• _Problem description_
For each of the items below, turn its text into a JSON list of strings with one string per line, and leave out blank lines.
╭─ Data for this exercise
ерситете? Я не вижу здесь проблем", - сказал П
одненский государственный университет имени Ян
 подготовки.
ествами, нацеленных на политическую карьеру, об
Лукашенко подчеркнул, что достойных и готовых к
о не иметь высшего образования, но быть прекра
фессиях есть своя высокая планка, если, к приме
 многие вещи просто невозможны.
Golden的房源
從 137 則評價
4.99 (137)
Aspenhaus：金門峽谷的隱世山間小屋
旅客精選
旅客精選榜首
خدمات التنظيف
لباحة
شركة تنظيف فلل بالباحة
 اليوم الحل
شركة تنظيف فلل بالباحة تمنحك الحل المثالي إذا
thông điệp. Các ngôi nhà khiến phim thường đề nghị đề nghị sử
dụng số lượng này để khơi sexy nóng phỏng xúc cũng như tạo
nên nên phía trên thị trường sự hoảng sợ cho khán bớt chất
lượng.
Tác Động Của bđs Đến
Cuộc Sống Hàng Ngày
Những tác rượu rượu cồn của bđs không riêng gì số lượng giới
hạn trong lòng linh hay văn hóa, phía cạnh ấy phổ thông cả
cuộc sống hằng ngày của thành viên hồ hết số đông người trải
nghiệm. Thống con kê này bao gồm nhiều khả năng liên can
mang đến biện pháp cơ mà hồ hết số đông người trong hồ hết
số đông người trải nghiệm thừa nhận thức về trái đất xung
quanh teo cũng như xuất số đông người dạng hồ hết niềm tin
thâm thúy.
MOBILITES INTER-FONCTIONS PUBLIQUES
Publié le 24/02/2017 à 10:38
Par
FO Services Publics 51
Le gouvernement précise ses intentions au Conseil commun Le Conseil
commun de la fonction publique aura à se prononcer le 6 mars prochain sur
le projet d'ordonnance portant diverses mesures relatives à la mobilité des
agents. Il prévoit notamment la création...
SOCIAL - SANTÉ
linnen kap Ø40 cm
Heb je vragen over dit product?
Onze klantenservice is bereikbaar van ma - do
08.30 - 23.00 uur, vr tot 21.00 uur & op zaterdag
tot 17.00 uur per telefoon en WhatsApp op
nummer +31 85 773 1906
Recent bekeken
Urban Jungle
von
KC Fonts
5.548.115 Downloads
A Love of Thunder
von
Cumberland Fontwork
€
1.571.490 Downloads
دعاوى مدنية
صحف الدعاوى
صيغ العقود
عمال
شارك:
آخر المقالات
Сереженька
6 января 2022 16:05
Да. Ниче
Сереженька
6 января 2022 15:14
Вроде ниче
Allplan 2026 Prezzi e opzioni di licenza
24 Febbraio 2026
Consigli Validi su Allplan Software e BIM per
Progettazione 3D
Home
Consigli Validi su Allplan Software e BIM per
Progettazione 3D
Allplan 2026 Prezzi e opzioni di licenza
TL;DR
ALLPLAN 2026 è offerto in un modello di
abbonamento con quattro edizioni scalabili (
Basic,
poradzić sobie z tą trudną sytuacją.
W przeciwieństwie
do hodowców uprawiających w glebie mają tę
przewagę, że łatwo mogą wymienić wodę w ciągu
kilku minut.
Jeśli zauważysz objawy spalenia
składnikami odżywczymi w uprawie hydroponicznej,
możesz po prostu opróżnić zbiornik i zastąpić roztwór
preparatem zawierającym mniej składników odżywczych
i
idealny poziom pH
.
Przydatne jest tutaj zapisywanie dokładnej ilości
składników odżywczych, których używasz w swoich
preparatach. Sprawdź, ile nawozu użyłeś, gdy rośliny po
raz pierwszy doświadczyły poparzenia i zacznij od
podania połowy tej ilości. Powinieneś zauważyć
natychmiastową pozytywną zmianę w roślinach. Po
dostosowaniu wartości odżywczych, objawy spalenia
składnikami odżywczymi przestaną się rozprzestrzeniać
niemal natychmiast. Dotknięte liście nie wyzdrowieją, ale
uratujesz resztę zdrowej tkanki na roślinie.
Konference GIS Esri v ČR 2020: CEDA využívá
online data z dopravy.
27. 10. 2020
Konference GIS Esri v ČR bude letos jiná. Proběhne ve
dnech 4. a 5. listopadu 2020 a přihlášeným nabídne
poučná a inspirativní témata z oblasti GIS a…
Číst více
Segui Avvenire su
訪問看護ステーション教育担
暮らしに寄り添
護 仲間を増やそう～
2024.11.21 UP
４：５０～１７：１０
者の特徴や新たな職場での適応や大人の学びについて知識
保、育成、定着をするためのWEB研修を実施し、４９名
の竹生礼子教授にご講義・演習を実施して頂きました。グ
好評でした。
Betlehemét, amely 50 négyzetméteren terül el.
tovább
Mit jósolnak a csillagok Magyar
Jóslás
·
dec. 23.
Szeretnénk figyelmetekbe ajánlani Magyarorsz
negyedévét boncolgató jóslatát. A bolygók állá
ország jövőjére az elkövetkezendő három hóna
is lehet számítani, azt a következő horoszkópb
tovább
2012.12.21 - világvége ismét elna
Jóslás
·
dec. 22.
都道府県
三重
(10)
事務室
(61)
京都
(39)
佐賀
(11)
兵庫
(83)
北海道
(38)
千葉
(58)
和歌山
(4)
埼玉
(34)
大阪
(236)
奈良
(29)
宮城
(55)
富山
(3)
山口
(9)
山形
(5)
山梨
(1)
╰─
• _Reply_
[
  "ерситете? Я не вижу здесь проблем\", - сказал П",
  "одненский государственный университет имени Ян",
  " подготовки.",
  "ествами, нацеленных на политическую карьеру, об",
  "Лукашенко подчеркнул, что достойных и готовых к",
  "о не иметь высшего образования, но быть прекра",
  "фессиях есть своя высокая планка, если, к приме",
  " многие вещи просто невозможны.",
  "Golden的房源",
  "從 137 則評價",
  "4.99 (137)",
  "Aspenhaus：金門峽谷的隱世山間小屋",
  "旅客精選",
  "旅客精選榜首",
  "خدمات التنظيف",
  "لباحة",
  "شركة تنظيف فلل بالباحة",
  " اليوم الحل",
  "شركة تنظيف فلل بالباحة تمنحك الحل المثالي إذا",
  "thông điệp. Các ngôi nhà khiến phim thường đề nghị đề nghị sử",
  "dụng số lượng này để khơi sexy nóng phỏng xúc cũng như tạo",
  "nên nên phía trên thị trường sự hoảng sợ cho khán bớt chất",
  "lượng.",
  "Tác Động Của bđs Đến",
  "Cuộc Sống Hàng Ngày",
  "Những tác rượu rượu cồn của bđs không riêng gì số lượng giới",
  "hạn trong lòng linh hay văn hóa, phía cạnh ấy phổ thông cả",
  "cuộc sống hằng ngày của thành viên hồ hết số đông người trải",
  "nghiệm. Thống con kê này bao gồm nhiều khả năng liên can",
  "mang đến biện pháp cơ mà hồ hết số đông người trong hồ hết",
  "số đông người trải nghiệm thừa nhận thức về trái đất xung",
  "quanh teo cũng như xuất số đông người dạng hồ hết niềm tin",
  "thâm thúy.",
  "MOBILITES INTER-FONCTIONS PUBLIQUES",
  "Publié le 24/02/2017 à 10:38",
  "Par",
  "FO Services Publics 51",
  "Le gouvernement précise ses intentions au Conseil commun Le Conseil",
  "commun de la fonction publique aura à se prononcer le 6 mars prochain sur",
  "le projet d'ordonnance portant diverses mesures relatives à la mobilité des",
  "agents. Il prévoit notamment la création...",
  "SOCIAL - SANTÉ",
  "linnen kap Ø40 cm",
  "Heb je vragen over dit product?",
  "Onze klantenservice is bereikbaar van ma - do",
  "08.30 - 23.00 uur, vr tot 21.00 uur & op zaterdag",
  "tot 17.00 uur per telefoon en WhatsApp op",
  "nummer +31 85 773 1906",
  "Recent bekeken",
  "Urban Jungle",
  "von",
  "KC Fonts",
  "5.548.115 Downloads",
  "A Love of Thunder",
  "von",
  "Cumberland Fontwork",
  "€",
  "1.571.490 Downloads",
  "دعاوى مدنية",
  "صحف الدعاوى",
  "صيغ العقود",
  "عمال",
  "شارك:",
  "آخر المقالات",
  "Сереженька",
  "6 января 2022 16:05",
  "Да. Ниче",
  "Сереженька",
  "6 января 2022 15:14",
  "Вроде ниче",
  "Allplan 2026 Prezzi e opzioni di licenza",
  "24 Febbraio 2026",
  "Consigli Validi su Allplan Software e BIM per",
  "Progettazione 3D",
  "Home",
  "Consigli Validi su Allplan Software e BIM per",
  "Progettazione 3D",
  "Allplan 2026 Prezzi e opzioni di licenza",
  "TL;DR",
  "ALLPLAN 2026 è offerto in un modello di",
  "abbonamento con quattro edizioni scalabili (",
  "Basic,",
  "poradzić sobie z tą trudną sytuacją.",
  "W przeciwieństwie",
  "do hodowców uprawiających w glebie mają tę",
  "przewagę, że łatwo mogą wymienić wodę w ciągu",
  "kilku minut.",
  "Jeśli zauważysz objawy spalenia",
  "składnikami odżywczymi w uprawie hydroponicznej,",
  "możesz po prostu opróżnić zbiornik i zastąpić roztwór",
  "preparatem zawierającym mniej składników odżywczych",
  "i",
  "idealny poziom pH",
  ".",
  "Przydatne jest tutaj zapisywanie dokładnej ilości",
  "składników odżywczych, których używasz w swoich",
  "preparatach. Sprawdź, ile nawozu użyłeś, gdy rośliny po",
  "raz pierwszy doświadczyły poparzenia i zacznij od",
  "podania połowy tej ilości. Powinieneś zauważyć",
  "natychmiastową pozytywną zmianę w roślinach. Po",
  "dostosowaniu wartości odżywczych, objawy spalenia",
  "składnikami odżywczymi przestaną się rozprzestrzeniać",
  "niemal natychmiast. Dotknięte liście nie wyzdrowieją, ale",
  "uratujesz resztę zdrowej tkanki na roślinie.",
  "Konference GIS Esri v ČR 2020: CEDA využívá",
  "online data z dopravy.",
  "27. 10. 2020",
  "Konference GIS Esri v ČR bude letos jiná. Proběhne ve",
  "dnech 4. a 5. listopadu 2020 a přihlášeným nabídne",
  "poučná a inspirativní témata z oblasti GIS a…",
  "Číst více",
  "Segui Avvenire su",
  "訪問看護ステーション教育担",
  "暮らしに寄り添",
  "護 仲間を増やそう～",
  "2024.11.21 UP",
  "４：５０～１７：１０",
  "者の特徴や新たな職場での適応や大人の学びについて知識",
  "保、育成、定着をするためのWEB研修を実施し、４９名",
  "の竹生礼子教授にご講義・演習を実施して頂きました。グ",
  "好評でした。",
  "Betlehemét, amely 50 négyzetméteren terül el.",
  "tovább",
  "Mit jósolnak a csillagok Magyar",
  "Jóslás",
  "·",
  "dec. 23.",
  "Szeretnénk figyelmetekbe ajánlani Magyarorsz",
  "negyedévét boncolgató jóslatát. A bolygók állá",
  "ország jövőjére az elkövetkezendő három hóna",
  "is lehet számítani, azt a következő horoszkópb",
  "tovább",
  "2012.12.21 - világvége ismét elna",
  "Jóslás",
  "·",
  "dec. 22.",
  "都道府県",
  "三重",
  "(10)",
  "事務室",
  "(61)",
  "京都",
  "(39)",
  "佐賀",
  "(11)",
  "兵庫",
  "(83)",
  "北海道",
  "(38)",
  "千葉",
  "(58)",
  "和歌山",
  "(4)",
  "埼玉",
  "(34)",
  "大阪",
  "(236)",
  "奈良",
  "(29)",
  "宮城",
  "(55)",
  "富山",
  "(3)",
  "山口",
  "(9)",
  "山形",
  "(5)",
  "山梨",
  "(1)"
]